TEXTO DE LEITURA:
#####
Porém, até chegar ao conceito da Odisseia nas Imagens foi necessário percorrer um longo caminho de identificação prévia do sector e dos seus protagonistas, em particular da RTP, bem como recuperar a tradição do Porto na História do Cinema Português, aliás, nascido na cidade pela mão de Aurélio da Paz dos Reis. Importava, por isso, reconhecer um conjunto de episódios suficientemente relevantes para serem invocados como factores de legitimação das propostas que viessem a ser apresentadas [2]. Nesse sentido, deviam ser tidos em conta o passado remoto e recente, o presente, os principais criadores, as universidades, os festivais de cinema da área metropolitana do Porto e o serviço público de televisão, neste caso por forma a escrutinar e desafiar o seu papel regulador no quadro de uma paisagem audiovisual prospectivamente descentralizada. 


Porto, cidade de imagens. Foto da inauguração da Livraria Lello, em 3 de janeiro de 1906, da autoria de Paz dos Reis. Fonte: Observador

O Porto na História do Cinema Português


A História do Cinema Português passa pelo Porto, mas, salvo um ou outro episódio, a cidade foi sempre periférica em relação à produção global do País. A par do pioneirismo de Paz dos Reis e das experiências da Invicta Film e da Caldevilla Film, já destacados em capítulos anteriores, cumpre chamar a atenção para o papel desempenhado por algumas revistas que surgiram no período áureo correspondente ao ciclo do Porto, para a tradição cineclubista que ganhou peso a partir do final dos anos 50 e que viria a estar ligada à luta política de resistência à ditadura e para algumas figuras cujo expoente é Manoel de Oliveira. Numa fase posterior à Revolução de Abril vieram os festivais de cinema.
#####
ENTRADAS DA LISTAGEM:
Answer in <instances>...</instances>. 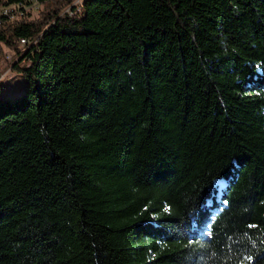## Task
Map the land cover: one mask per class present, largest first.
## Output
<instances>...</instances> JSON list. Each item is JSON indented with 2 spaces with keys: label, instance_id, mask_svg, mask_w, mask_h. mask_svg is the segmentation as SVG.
Returning <instances> with one entry per match:
<instances>
[{
  "label": "trees",
  "instance_id": "1",
  "mask_svg": "<svg viewBox=\"0 0 264 264\" xmlns=\"http://www.w3.org/2000/svg\"><path fill=\"white\" fill-rule=\"evenodd\" d=\"M21 1L0 264H264V0Z\"/></svg>",
  "mask_w": 264,
  "mask_h": 264
},
{
  "label": "rangeland",
  "instance_id": "2",
  "mask_svg": "<svg viewBox=\"0 0 264 264\" xmlns=\"http://www.w3.org/2000/svg\"><path fill=\"white\" fill-rule=\"evenodd\" d=\"M44 8H45V4L40 3V6L38 8H32L31 10H29V12L31 11V15L37 16L39 12L43 10ZM8 52H11V50L10 51L7 50L4 53L0 52V59L4 58L5 53H8ZM4 71H5V68L0 69V77L2 76ZM10 73L13 74V77H9L7 75L4 78L0 79V91L2 95H5V94L12 95L18 92L19 89H21L23 85L26 84L27 78L17 68L13 69V71Z\"/></svg>",
  "mask_w": 264,
  "mask_h": 264
},
{
  "label": "built area",
  "instance_id": "3",
  "mask_svg": "<svg viewBox=\"0 0 264 264\" xmlns=\"http://www.w3.org/2000/svg\"><path fill=\"white\" fill-rule=\"evenodd\" d=\"M81 0H76L74 3L78 4L80 3ZM40 6V2L38 0H30L28 1H21L17 3L16 5H10V6H5L2 8V13L4 14H10L11 16H14L17 11L20 14H24L25 11H29L32 8H38ZM70 8H68L69 10ZM23 42L27 41V38H22ZM6 58H12L11 52L6 53Z\"/></svg>",
  "mask_w": 264,
  "mask_h": 264
},
{
  "label": "bare ground",
  "instance_id": "4",
  "mask_svg": "<svg viewBox=\"0 0 264 264\" xmlns=\"http://www.w3.org/2000/svg\"><path fill=\"white\" fill-rule=\"evenodd\" d=\"M82 2V0L80 1V3Z\"/></svg>",
  "mask_w": 264,
  "mask_h": 264
}]
</instances>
#####
TAREFAS DO EXERCÍCIO:
a. Reescreva em forma de lista o parágrafo do texto sobre o cinema no Porto que começa por "A História do Cinema Português passa pelo Porto", mantendo os seus factos principais.
b. Copie sem alterações o trecho do texto sobre o cinema no Porto que começa nas palavras "Porém, até chegar" e termina depois das palavras "audiovisual prospectivamente descentralizada.".
Baseie-se apenas no texto sobre o cinema no Porto, sem recorrer à listagem.

RESPOSTAS POR TAREFA:
a.
- O Porto faz parte da História do Cinema Português, mas, salvo um ou outro episódio, foi sempre periférico face à produção global do País.
- Destacam-se o pioneirismo de Paz dos Reis e as experiências da Invicta Film e da Caldevilla Film.
- Tiveram papel relevante algumas revistas surgidas no período áureo do ciclo do Porto.
- A tradição cineclubista ganhou peso a partir do final dos anos 50 e ligou-se à luta política de resistência à ditadura.
- Houve figuras importantes, cujo expoente é Manoel de Oliveira.
- Depois da Revolução de Abril vieram os festivais de cinema.

b.
Porém, até chegar ao conceito da Odisseia nas Imagens foi necessário percorrer um longo caminho de identificação prévia do sector e dos seus protagonistas, em particular da RTP, bem como recuperar a tradição do Porto na História do Cinema Português, aliás, nascido na cidade pela mão de Aurélio da Paz dos Reis. Importava, por isso, reconhecer um conjunto de episódios suficientemente relevantes para serem invocados como factores de legitimação das propostas que viessem a ser apresentadas [2]. Nesse sentido, deviam ser tidos em conta o passado remoto e recente, o presente, os principais criadores, as universidades, os festivais de cinema da área metropolitana do Porto e o serviço público de televisão, neste caso por forma a escrutinar e desafiar o seu papel regulador no quadro de uma paisagem audiovisual prospectivamente descentralizada.